The next question will come from Tim Wojs with Baird. Please go ahead.

Speaker 4

Hey, everybody. Good morning. Maybe just to start on price costs. Could you review a little bit how that impacted the second quarter and then the expected magnitude of improvement in the back half of the year and into '23?

Yes, absolutely. When we think about the price-cost relationship, I would say inflation, as you've seen among all companies, is still ongoing. The increases have somewhat slowed. We expect many moving variables between now and the end of the year. We've seen some costs declining but are still seeing higher natural gas and fuel costs coming in at elevated rates. From my perspective, the price-cost relationship for Douglas is playing out as we had expected. It varies by business, but generally, through the second quarter, Douglas has covered inflation dollar for dollar. However, solutions have been impacted more due to some of our long-term contracts. I expect that situation to persist through the end of the year. Low single-digit EBITDA for solutions is largely due to price-cost issues alongside the necessity of moving higher volumes.

Speaker 4

Okay, good. Regarding the solutions business, you have reduced costs and improved throughput and efficiencies. As we start to see more material volume growth in that business, how should we expect the incrementals?

Yes, fair question. When thinking about the improvements we expect for solutions to return to 2019 levels, it's highly dependent on chassis supply and when we begin attaining pre-pandemic levels. From a cost reduction standpoint, we have undertaken many positive projects, which are highly dependent on the volume throughput. That will be a crucial part of achieving the low teens EBITDA levels.

Speaker 4

Okay. Lastly, regarding the labor side of things, particularly in solutions, how are you positioned in case demand or chassis supply surprises to the upside?
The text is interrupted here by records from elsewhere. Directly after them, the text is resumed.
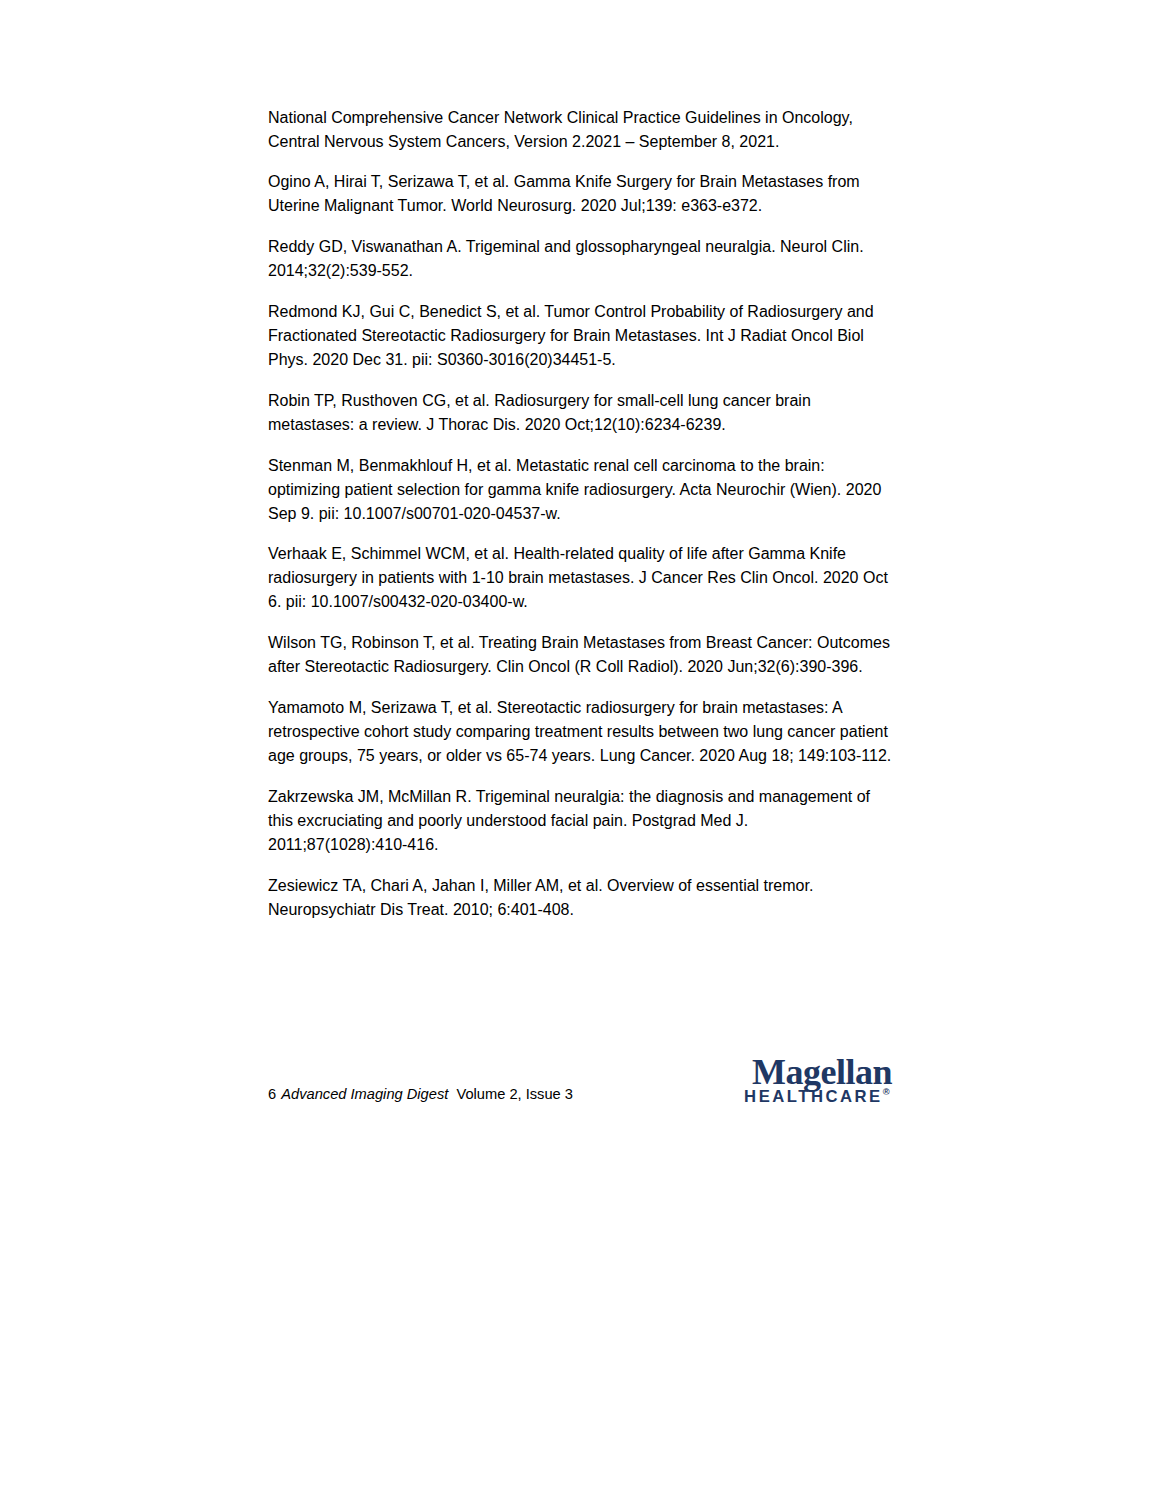National Comprehensive Cancer Network Clinical Practice Guidelines in Oncology, Central Nervous System Cancers, Version 2.2021 – September 8, 2021.
Ogino A, Hirai T, Serizawa T, et al. Gamma Knife Surgery for Brain Metastases from Uterine Malignant Tumor. World Neurosurg. 2020 Jul;139: e363-e372.
Reddy GD, Viswanathan A. Trigeminal and glossopharyngeal neuralgia. Neurol Clin. 2014;32(2):539-552.
Redmond KJ, Gui C, Benedict S, et al. Tumor Control Probability of Radiosurgery and Fractionated Stereotactic Radiosurgery for Brain Metastases. Int J Radiat Oncol Biol Phys. 2020 Dec 31. pii: S0360-3016(20)34451-5.
Robin TP, Rusthoven CG, et al. Radiosurgery for small-cell lung cancer brain metastases: a review. J Thorac Dis. 2020 Oct;12(10):6234-6239.
Stenman M, Benmakhlouf H, et al. Metastatic renal cell carcinoma to the brain: optimizing patient selection for gamma knife radiosurgery. Acta Neurochir (Wien). 2020 Sep 9. pii: 10.1007/s00701-020-04537-w.
Verhaak E, Schimmel WCM, et al. Health-related quality of life after Gamma Knife radiosurgery in patients with 1-10 brain metastases. J Cancer Res Clin Oncol. 2020 Oct 6. pii: 10.1007/s00432-020-03400-w.
Wilson TG, Robinson T, et al. Treating Brain Metastases from Breast Cancer: Outcomes after Stereotactic Radiosurgery. Clin Oncol (R Coll Radiol). 2020 Jun;32(6):390-396.
Yamamoto M, Serizawa T, et al. Stereotactic radiosurgery for brain metastases: A retrospective cohort study comparing treatment results between two lung cancer patient age groups, 75 years, or older vs 65-74 years. Lung Cancer. 2020 Aug 18; 149:103-112.
Zakrzewska JM, McMillan R. Trigeminal neuralgia: the diagnosis and management of this excruciating and poorly understood facial pain. Postgrad Med J. 2011;87(1028):410-416.
Zesiewicz TA, Chari A, Jahan I, Miller AM, et al. Overview of essential tremor. Neuropsychiatr Dis Treat. 2010; 6:401-408.
6 Advanced Imaging Digest Volume 2, Issue 3
Magellan HEALTHCARE®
Yes, excellent point. In the upfit solutions business, much of the shop floor labor is skilled labor because you're assembling custom vehicles, and every unit can vary. Consequently, that labor pool is somewhat more fixed than variable since you can’t afford to lose those skilled workers. In a downturn, you carry higher costs, but when chassis flow increases, we have a stable group of labor who can manage that initial load. We anticipate gradual improvements, not sudden spikes, so we are well-positioned to handle the increase effectively.

Speaker 4

Got it. How would you estimate free cash flow for '22 ends up?

When I think about free cash flow, I was just discussing with Mike about inventory, that's probably the largest variable that could differ from last year. Our working capital might be $5 to $10 million higher than where we concluded last year. Everything else is relatively stable: cash interest is expected to be similar to last year, around $10 million to $11 million. Our tax rate is projected to be 25% to 26%, and our CapEx at 3% of sales as in recent years. That leads us to the lower 40s range for free cash flow, which is slightly lower than last year, but remains highly dependent on working capital in the last six months.

Speaker 4

Is the $5 million to $10 million increase in working capital entirely due to inflation?

Yes, when you think about the percentage of inflation we've observed, I would say yes.

Speaker 4

Okay, good. Thanks for your time and good luck for the rest of the year.

Thanks, Tim.

Operator

This concludes our question-and-answer session. I would like to turn the conference back over to Bob McCormick for any closing remarks. Please go ahead, sir.

Thanks. As always, thanks for your interest in Douglas Dynamics. We look forward to seeing many of you at upcoming conferences this fall. Have a terrific day and stay safe.

Operator

The conference is now concluded. Thank you for attending today's presentation. You may now disconnect.